Guión: Fabien Nury.
Dibujo: Pierre Alary.
Páginas: 128.
Precio: 24 euros.
Presentación: Cartoné.
Publicación: Septiembre 2013.
Cuando una obra, sea literaria, cinematográfica o de cómic, lleva por título el nombre de su protagonista, cabe anticipar que sea la primera entrega de una posterior y rica franquicia. En el caso de Silas Corey eso sería algo más que deseable. La red Aquila es una historia dividida en dos partes que se basa por igual en el magnetismo de un personaje protagonista muy atractivo, amalgama de un incontable número de referentes, y en la cuidadísima documentación que maneja el guionista Fabien Nury para construir un relato sólido, entretenido y a ratos apasionante. Esa documentación también se ve en el dibujo de Pierre Alary, que realiza una magnífica ambientación. Y aún deslumbrando esa labor previa, en ningún momento devora ésta a Silas Corey como protagonista o la historia en su conjunto, dejando como resultado una bonita mezcla de aventura, espionaje y conspiraciones en la Francia de la Primera Guerra Mundial que garantiza muchísimo entretenimiento.
Silas Corey, La red Aquila introduce al lector en el frente de la Primera Guerra Mundial, pasa después al plano político y gira rápidamente hacia la atmósfera de misterio que domina durante buena parte de la historia. Todo eso lo consiguen Nury y Alary en las cuatro primeras páginas de la obra. Y en la novena se presenta a Silas Corey de una forma brillante. «Mi cliente quería demostrar que (su esposa) era adúltera… Eso fue lo que hice». Esa es su tercera frase en el guión y con ella ya se ha ganado al espectador para todo la lectura. Tenemos a un cínico aventurero, a un detective, a un sinvergüenza, a un romántico… y sobre todo a un hombre seguro de sí mismo y capaz de jugar al menos a tres bandas para desentrañar el misterio que le plantean. Se busca un sello que contiene un mensaje decisivo para el devenir del conflicto bélico, y todas las partes en conflicto saben que Silas es su hombre para encontrarlo. Nury sortea con bastante eficacia el habitual problema en historias de este tipo de caer en una trama atropellada, aún a pesar de que entran en juego numerosos personajes. Pero si algo se puede destacar dentro de un conjunto bastante homogéneo es el buen uso de las situaciones climáticas, en especial el intercambio del sello y el combate aéreo, ambas escenas en la segunda parte de la historia.

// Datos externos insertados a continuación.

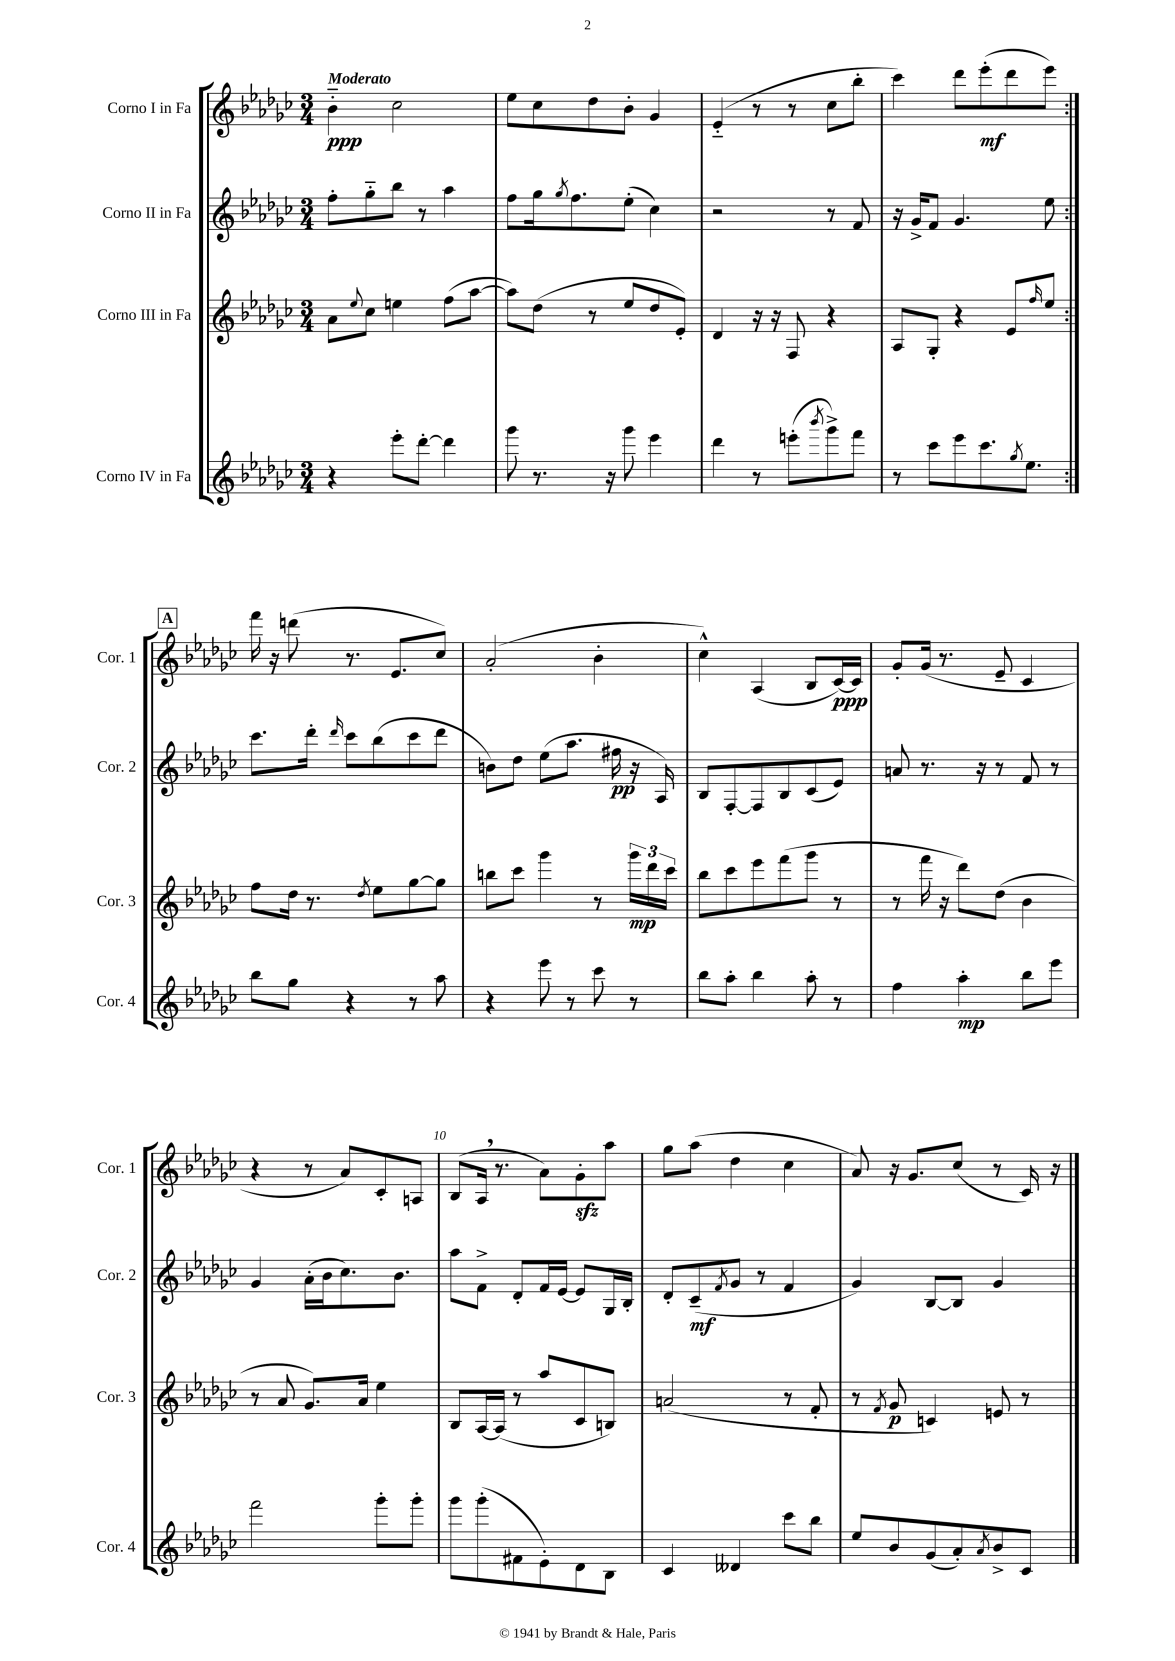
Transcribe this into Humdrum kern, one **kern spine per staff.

**kern	**kern	**kern	**kern
*staff4	*staff3	*staff2	*staff1
*clefG2	*clefG2	*clefG2	*clefG2
*k[b-e-a-d-g-c-]	*k[b-e-a-d-g-c-]	*k[b-e-a-d-g-c-]	*k[b-e-a-d-g-c-]
*M3/4	*M3/4	*M3/4	*M3/4
4r	8a-	8ff'	4b-'~
.	8qqee-	.	.
.	8cc-	8gg-'~	.
8eee-'	4ee	8bb-	2cc-
[8ddd-'	.	8r	.
4ddd-]	(8ff	4aa-	.
.	[8aa-	.	.
=	=	=	=
8ggg-	8aa-])	8ff	8ee-
8.r	(8dd-	16gg-	8cc-
.	.	8qgg-	.
.	.	8.ff	.
.	8r	.	8dd-
16r	.	.	.
8ggg-	8ee-	(8ee-'	8b-'
4eee-	8dd-	4cc-)	4g-
.	8e-')	.	.
=	=	=	=
4ddd-	4d-	2r	(4e-'~
8r	16r	.	8r
.	16r	.	.
(8eee'	8F	.	8r
8qbbb-	.	.	.
8ggg-^)	4r	8r	8cc-
8fff	.	8f	8bb-'
=	=	=	=
8r	8A-	16r	4ccc-)
.	.	16g-^	.
8ccc-	8G-'	8f	.
8eee-	4r	4.g-	8ddd-
8.ccc-	.	.	(8eee-'
.	8e-	.	8ddd-
8qgg-	.	.	.
8.ee-	.	.	.
.	16qqff	.	.
.	8ee-	8ee-	8eee-)
=:|!	=:|!	=:|!	=:|!
8bb-	8ff	8.ccc-	16fff
.	.	.	16r
8gg-	16dd-	.	(8ddd
.	8.r	16ddd-'	.
.	.	16qqddd-	.
4r	.	8ccc-	8.r
.	8qdd-	.	.
.	8ee-	(8bb-	.
.	.	.	8.e-
8r	[8gg-	8ccc-	.
8aa-	8gg-]	8ddd-	8cc-)
=	=	=	=
4r	8bb	8b)	(2a-'
.	8ccc-	8dd-	.
8eee-	4ggg-	(8ee-	.
8r	.	8.aa-	.
8ccc-	8r	.	4b-'
.	.	16ff#	.
8r	24ggg-	16r	.
.	24ddd-	.	.
.	.	16A-)	.
.	24ccc-	.	.
=	=	=	=
8bb-	8bb-	8B-	4cc-^^)
8aa-'	8ccc-	[8F'	.
4bb-	8eee-	8F]	(4A-
.	(8fff	8B-	.
8aa-'	8ggg-	(8c-	8B-
8r	8r	8e-)	[16c-)
.	.	.	16c-]
=	=	=	=
4ff	8r	8a	8g-'
.	16fff	8.r	(16g-
.	16r	.	8.r
4aa-'	8ddd-)	.	.
.	.	16r	.
.	(8dd-	8r	8e-~
8bb-	4b-	8f	4c-
8eee-	.	8r	.
=	=	=	=
2fff	8r	4g-	4r
.	8a-	.	.
.	8.g-)	(16a-'	8r
.	.	16b-	.
.	.	8.cc-)	8a-)
.	16a-	.	.
8ggg-'	4ee-	.	8c-'
.	.	8.b-	.
8ggg-'	.	.	8A
=	=	=	=
8ggg-	8B-	8aa-	(8B-
(8ggg-'	[16A-	8f^	16A-
.	(16A-]	.	8.r
8f#	8r	8d-'	.
8e-')	8aa-	16f	8a-)
.	.	[16e-	.
8d-	8c-	8e-]	8g-'
8B-	8B)	16G-	8aa-
.	.	16B-'	.
=	=	=	=
4c-	(2a	8d-'	8gg-
.	.	(8c-~	(8aa-
.	.	8qf	.
4d--	.	8g-	4dd-
.	.	8r	.
8ccc-	8r	4f	4cc-
8bb-	8f'	.	.
=	=	=	=
8ee-	8r	4g-)	8a-)
.	8qf	.	.
8b-	8g-	.	16r
.	.	.	8.g-
(8g-	4c)	[8B-	.
8a-')	.	8B-]	(8cc-
8qa-	.	.	.
8b-^	8e	4g-	8r
8c-	8r	.	16c-)
.	.	.	16r
==	==	==	==
*-	*-	*-	*-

Y esos clímax funcionan admirablemente bien porque Pierre Alary, el autor gráfico de la muy entretenida Simbad escrita por Christophe Arleston y Audrey Alwett (y también publicada por Dibbuks en España), completa probablemente su mejor trabajo. En línea con el guión de Nury, lo primero que destaca es la ambientación del París de 1917, muy detallada y conseguida. Siendo un ilustrador formado en el campo de los dibujos animados, casi se da por supuesta su capacidad de dar movimiento a los personajes. Por eso, los planos abiertos y las escenas de acción funcionan, incluso a pesar de que el dibujante rehuye las grandes viñetas (apenas ofrece tres o cuatro en todo el volumen). Pero al mismo tiempo Silas Corey es una historia que cuenta mucho en los planos cortos, en las miradas y gestos de los personajes. El coloreado de Bruno García completa un trabajo gráfico muy estimulante. Y son muchas las referencias a las que se pueden aludir en la creación de este relato, pero como guinda de un muy buen trabajo conjunto es muy goloso encontrar en Aquila, el misterioso oponente de SIlas, un enemigo de la talla del Moriarty de Sherlock Holmes. La red Aquila funciona como historia autónoma, pero ilusiona la posibilidad de ver nuevas aventuras de su protagonista.
El libro de Dibbuks incluye los dos volúmenes de Silas Corey. La réseau Aquila, publicados en Francia por Glénat en enero y marzo de 2013. La portada del recopilatorio es la del primer número. La del segundo no aparece reproducida en esta edición, que se completa con un pequeño dossier de cuatro páginas que detalla el trasfondo histórico en el que se desarrolla la historia y que está acompañado por algunos bocetos de Alary.